In its strictest analytical form, AI is not only intimately linked to philosophy, AI is just philosophy. According to philosopher and cognitive scientist Daniel Dennett, AI should be seen as “a most abstract inquiry into the possibility of intelligence or knowledge.” From this perspective, researchers in AI and in philosophy (in particular “epistemology”, which is the study of the nature, origin and limits of human knowledge) ask the same question: how human knowledge is it possible? Is it possible to reproduce it and recreate it artificially in machines? Is the human brain essentially a computer or is there more at play? Can a machine have mental states and “qualia”?

This type of research, called Philosophical Artificial Intelligence is primarily concerned with understanding what AI is trying to emulate: is it that mysterious term “consciousness,” total human cognition, or aspects of intelligence? This seemingly minor difference in terminology is important because it plunges us into a semantic minefield: the human mind is still a huge conundrum to scientists, the term “consciousness” shrouded in layers of mystery; “Intelligence” is seen as embodied and socially integrated; and “cognition” is reductive for the most part.

More importantly, the terms refer to attempts by different types of “AI”. As AI is a constantly evolving field, what the term refers to is also gradually changing. Investopedia defines AI as “the simulation of human intelligence in machines programmed to think and act like humans”. Oxford, on the other hand, defines it as “the theory and development of computer systems capable of performing tasks normally requiring human intelligence, such as visual perception, speech recognition, decision making and translation between languages”. Why is this difference important?

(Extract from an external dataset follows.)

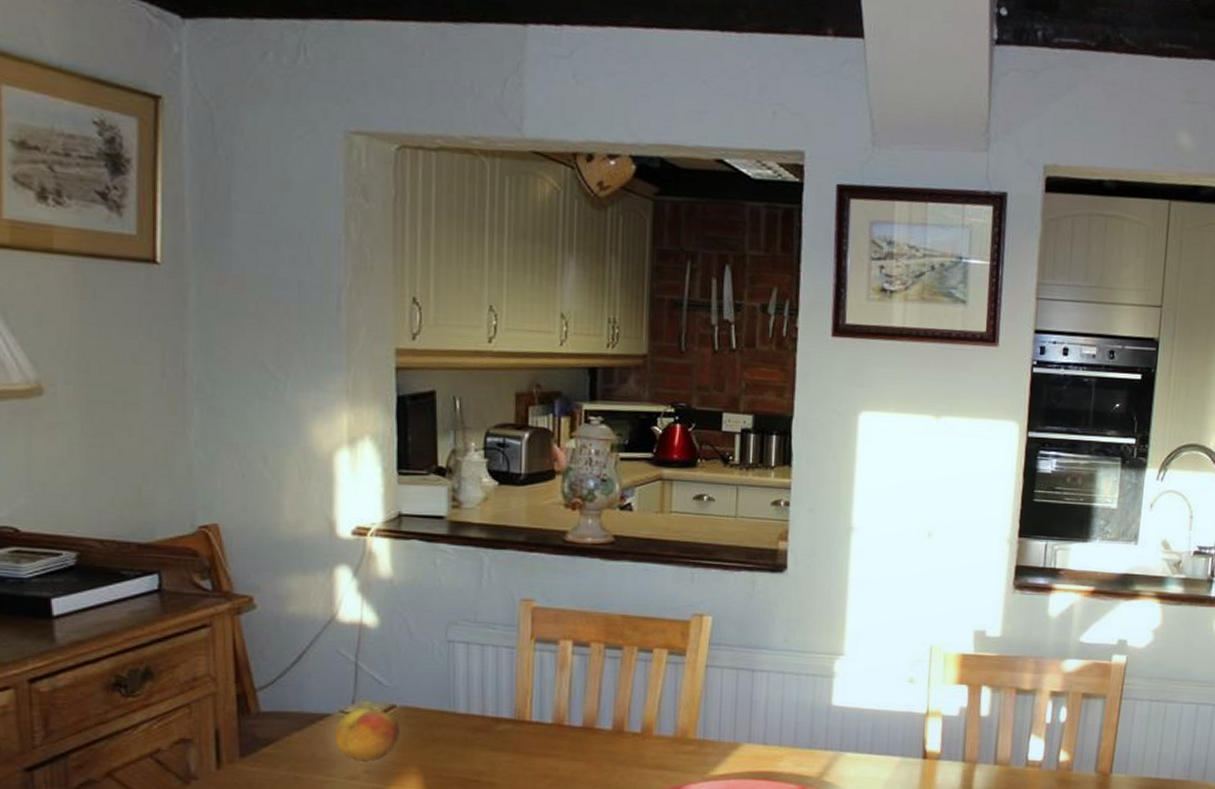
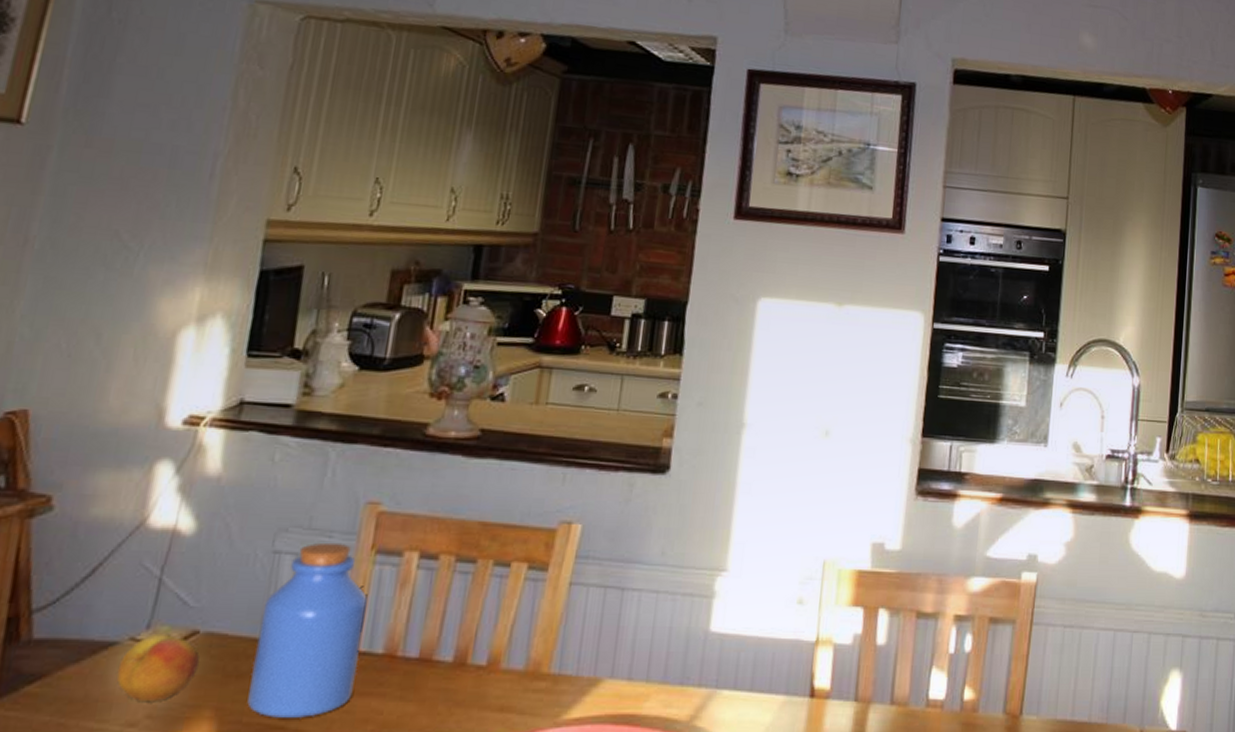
jar: none [444,633,533,773] -> present [247,542,367,718]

If the goal of AI is the latter, i.e. to be able to perform particular tasks previously requiring human intelligence, then what needs to be investigated are the components or minimum requirements of human intelligence. But if the goal is to design machines that think and act like humans, then we’re talking about total human cognition or that other ambiguous term: consciousness. This usually refers to the attempt to produce an Artificial General Intelligence (AGI) – also known as strong or deep AI – in which machines are able to understand or learn. any intellectual task that a human being can. Without a doubt, AGI is clearly a more ambitious project than the development of AI.

This type of AGI, the one related to the creation of sensitive machines, is the subject of concerns for the most part: will the machines take over? Serious thinking about this is attributed to what is known as “The Singularity,” the point in the future where AI will not only overtake human intelligence, but also machines, immediately after, will surrender. quickly smarter, reaching a superhuman level of intelligence which, according to Vernor Vinge, “stuck as we are in the mud of our limited mentality, we cannot comprehend”.

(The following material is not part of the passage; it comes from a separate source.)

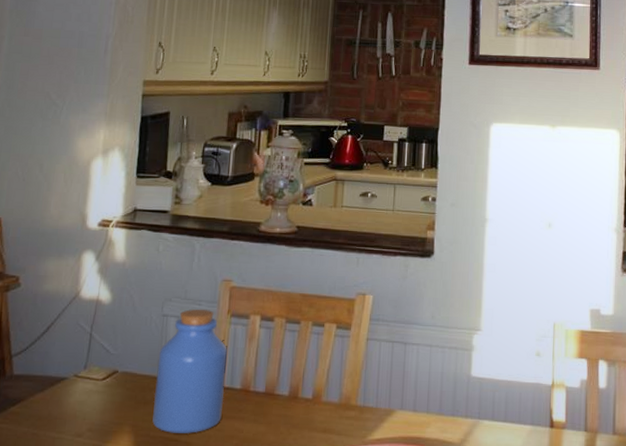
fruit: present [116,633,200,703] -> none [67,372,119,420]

Are we ready for Superintelligent AI in the region? Does anybody? Are we going to be at the mercy of those who develop it – or are they just slaves to the machines they created? What happens to the labor-rich and resource-poor countries of the region in this future era of technological bondage? Data, legislative environment, infrastructure and human resource issues across the region should be analyzed.

If we adopt the school of thought which asserts that consciousness is immaterial (not produced by physical properties) then AGI is impossible. Likewise, if we are to view human cognition as embodied – that is, the body is the instrument of our perception – then disembodied networks will never be able to demonstrate the same type of human intelligence.

The theories are good and plentiful, and although the topic (presented so broadly) is primarily speculative, it prompts us to reconsider every instance of algorithmic intelligence – a task that is of compelling importance today.


Source link

Leave A Reply

Your email address will not be published.